Several techniques are used to ensure the consistency of these transactions.
A consensus protocol is used to ensure that cross-shard transactions are executed atomically. This means that the transaction is either validated by all the shards involved or rejected in its entirety. Distributed locks or two-phase validation protocols are commonly used to achieve this. In a two-phase validation protocol, a preparation phase verifies that all shards can execute the transaction, followed by a final validation phase where the transaction is either confirmed or cancelled.
Relay chains, like those used by Polkadot, mediate communications between shards. They act as a centralised communication channel that facilitates the secure transfer of data and assets between shards. The relay chain validates and relays messages between shards, ensuring that cross-shard transactions are secure and consistent.
Each shard can include light clients for other shards. A light client is a client that downloads only a small part of the blockchain, usually the block headers, to verify cross-shard transactions. This method allows each shard to check the status of the other shards without requiring full synchronisation. Light clients use cryptographic proofs, such as Merkle proofs, to validate transactions efficiently and securely.
The security of a sharded network relies on sophisticated validation and validator distribution mechanisms. Here's how it works technically.

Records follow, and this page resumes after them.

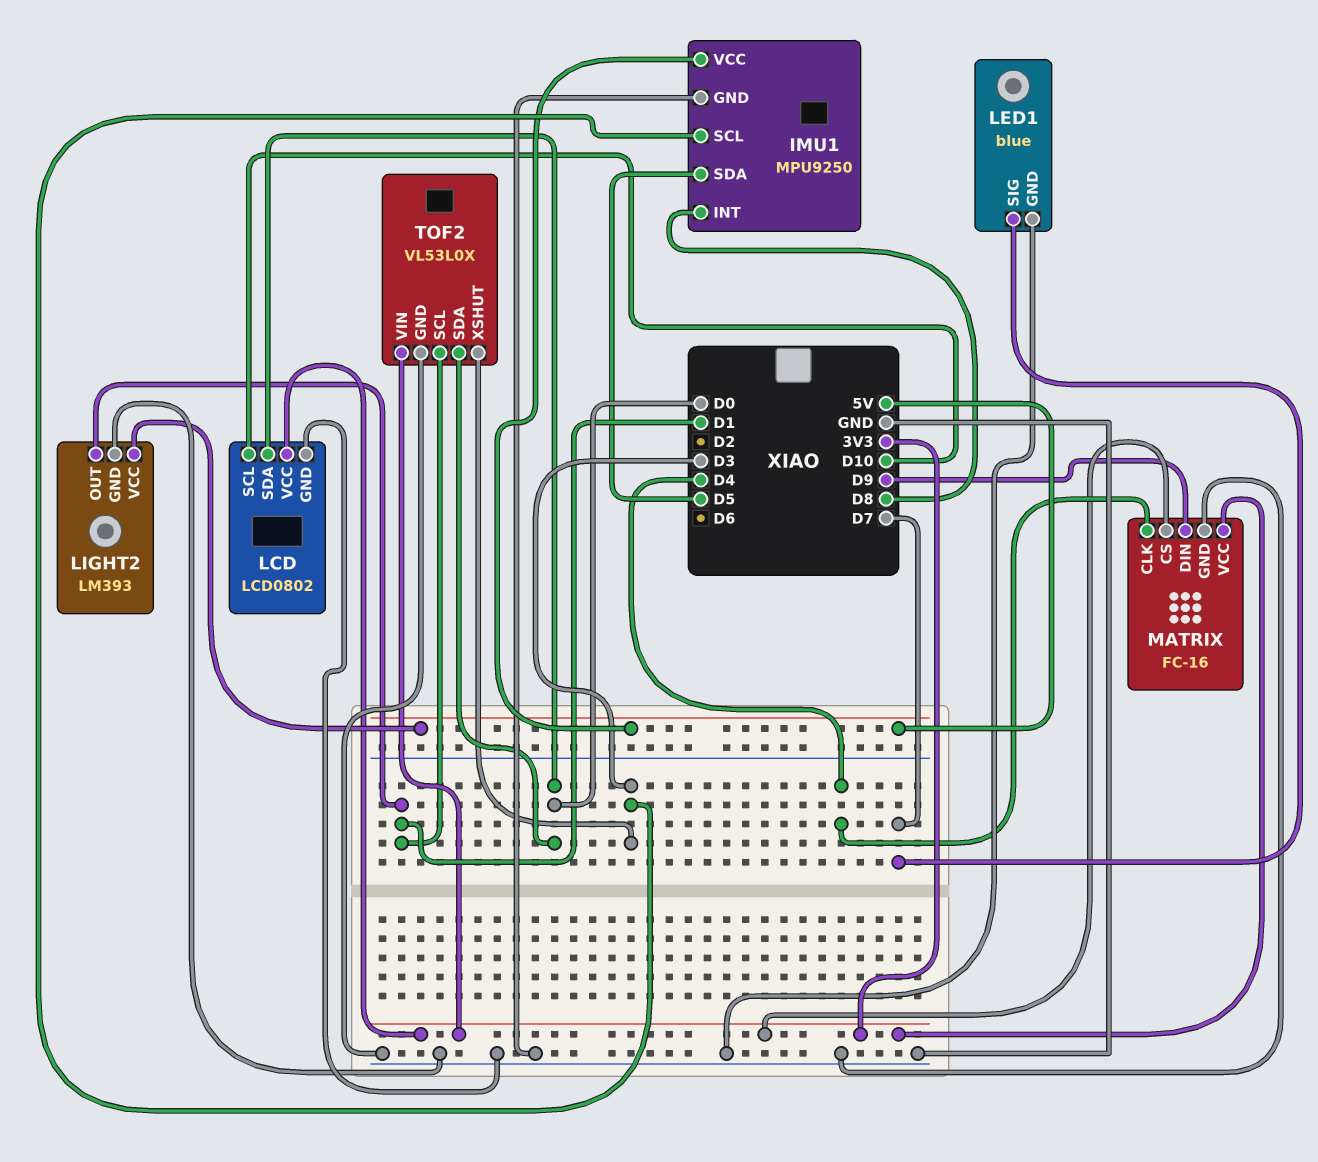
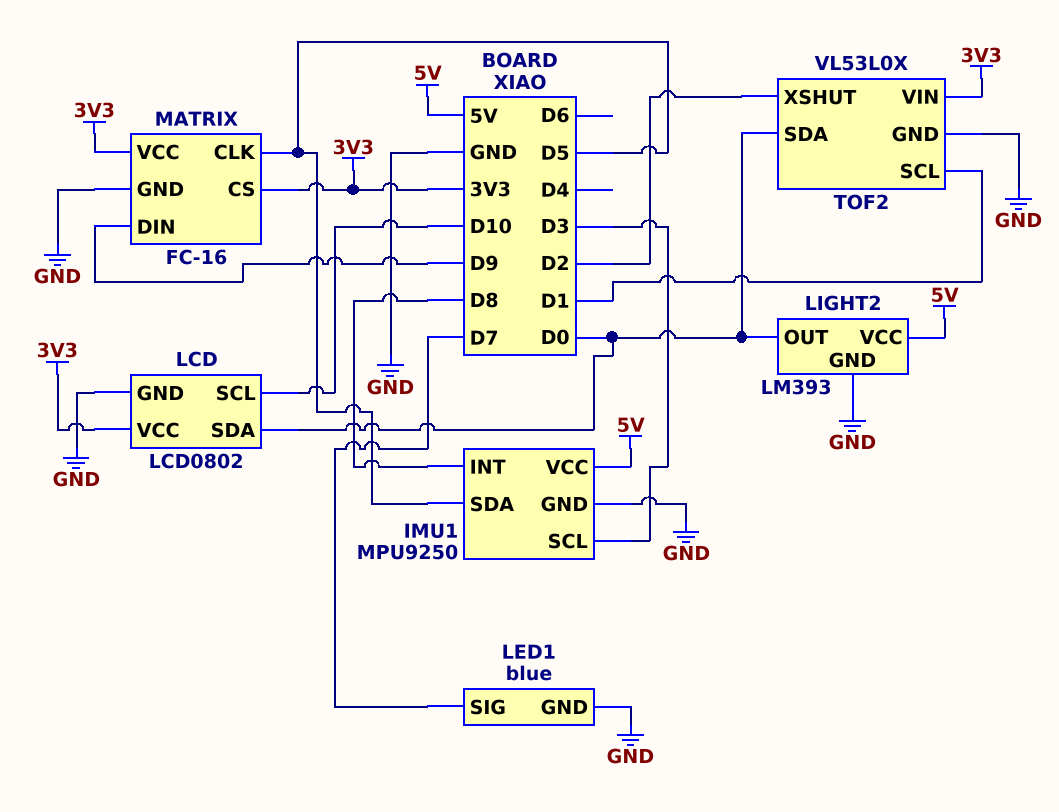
LIGHT2 pin OUT: D1 -> D0
MATRIX pin CLK: D4 -> D5
TOF2 pin XSHUT: D3 -> D2

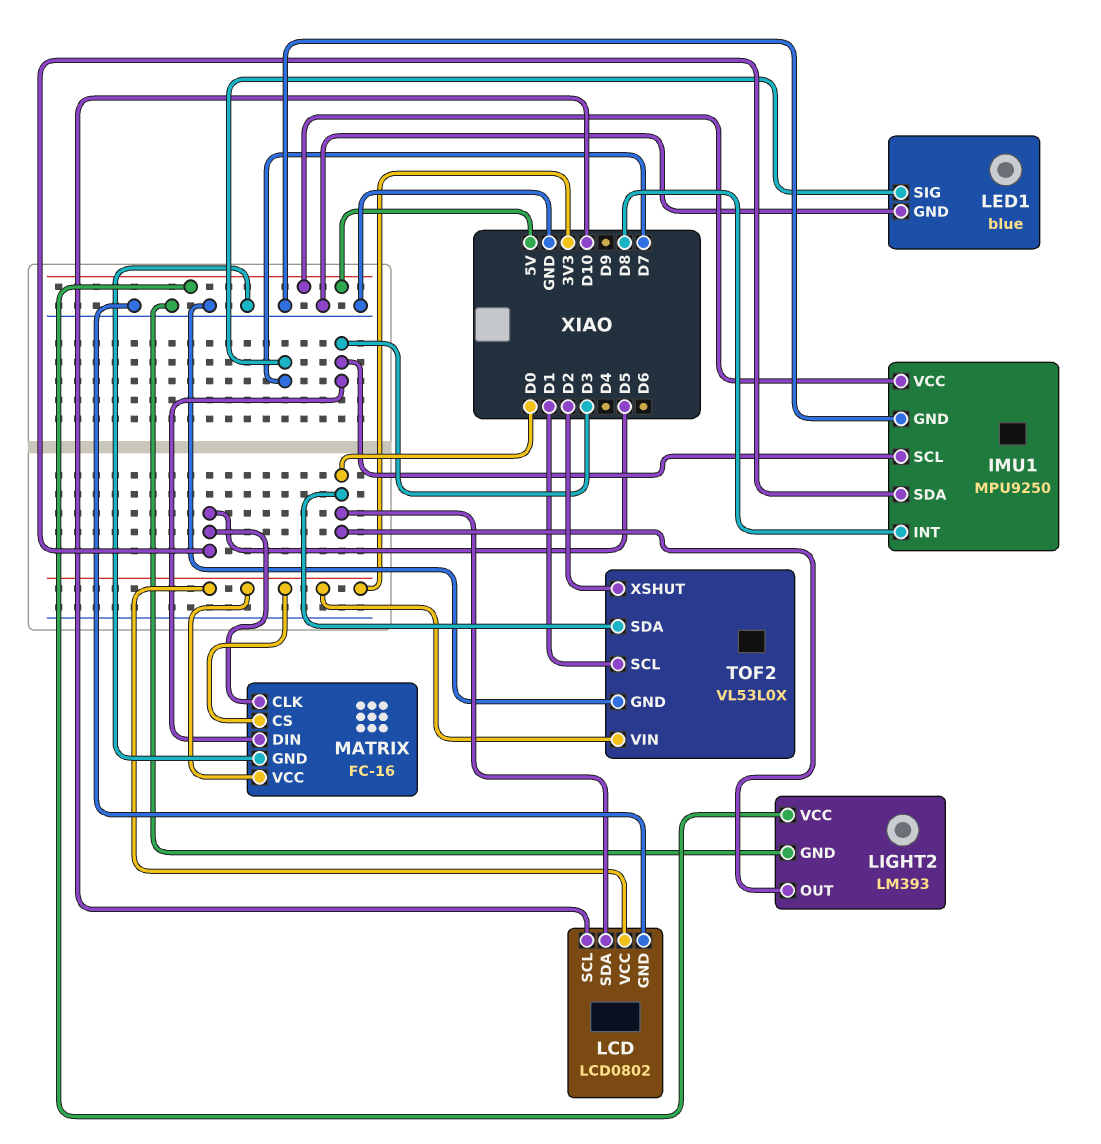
MATRIX pin DIN: D9 -> D3

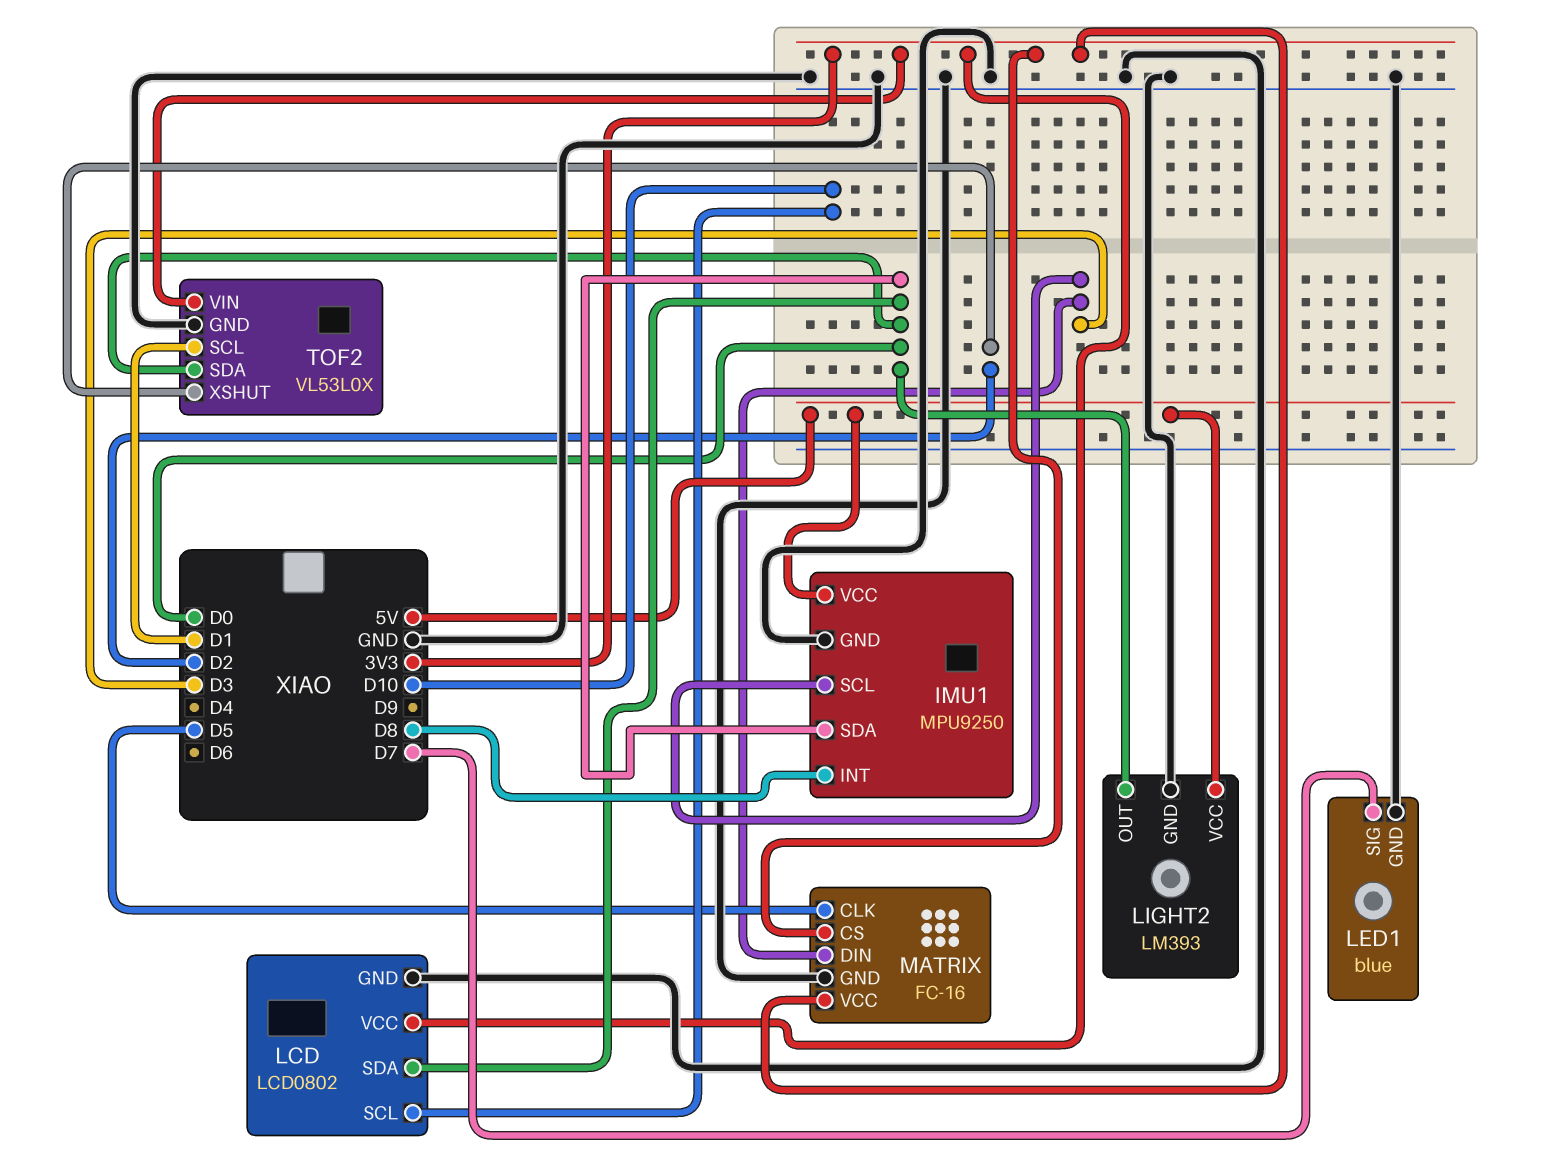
IMU1 pin SDA: D5 -> D0

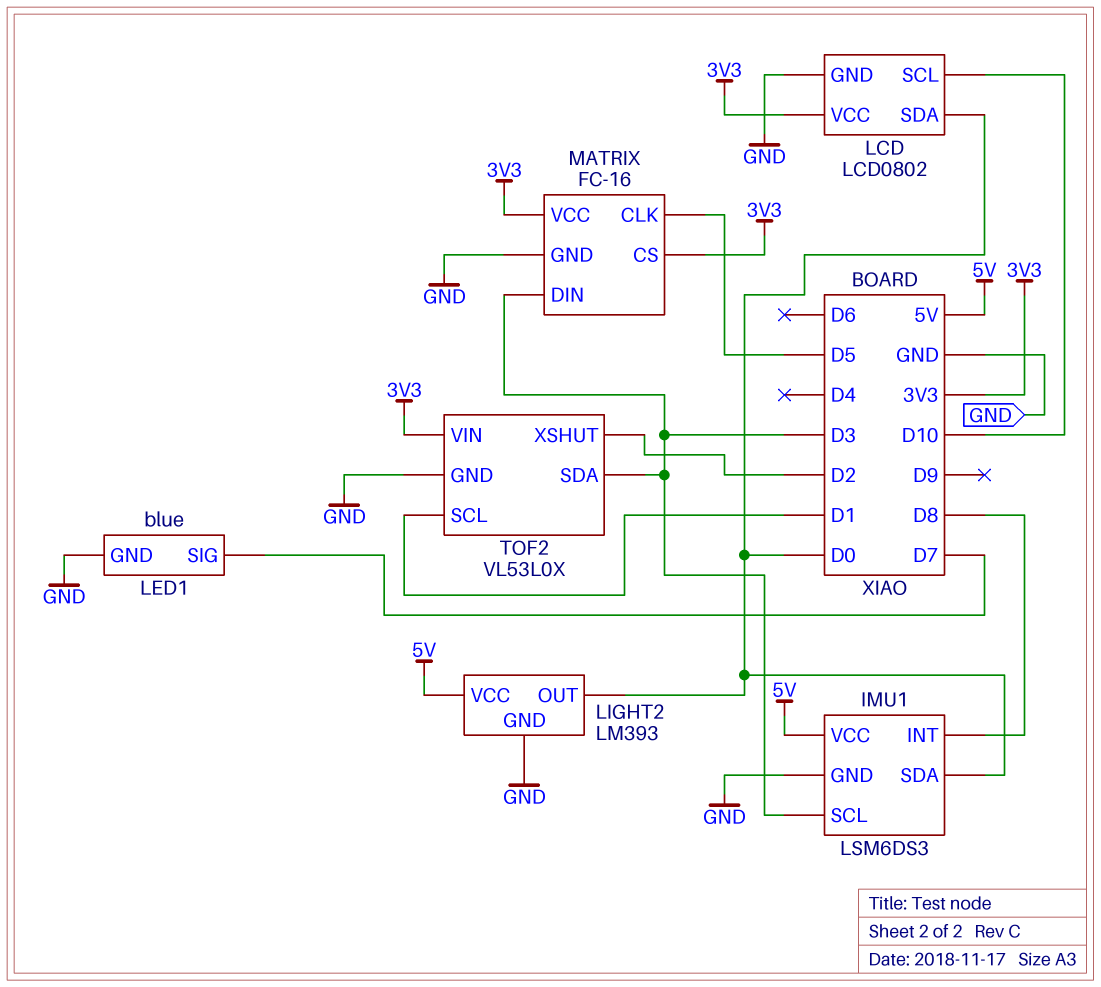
IMU1: MPU9250 -> LSM6DS3
TOF2 pin SDA: D0 -> D3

The selection of validators for each shard is carried out in a pseudo-random way. This algorithm uses cryptographic functions derived from the main chain to ensure that the selection is unpredictable and that validators change regularly. This process reduces the risk of collusion and Sybil attacks, where an attacker could create multiple identities to manipulate the network.
Committees are groups of validators who validate the blocks of each shard. Each block must be approved by a committee of validators, ensuring a multi-level consensus. In addition, some systems use notaries, who are special validators responsible for checking cross-shard transactions and ensuring consistency between shards.
In sharding systems based on Proof of Stake, such as Ethereum 2.0, validators must deposit a stake of crypto-currencies to participate in the validation. This stake provides an economic incentive for validators to behave honestly, as any attempt at malicious behaviour can result in the loss of their stake. This mechanism aligns the economic incentives of validators with the security and integrity of the network. Validators are chosen to validate blocks according to the size of their stake and in a pseudo-random way, reinforcing the security and decentralisation of the network.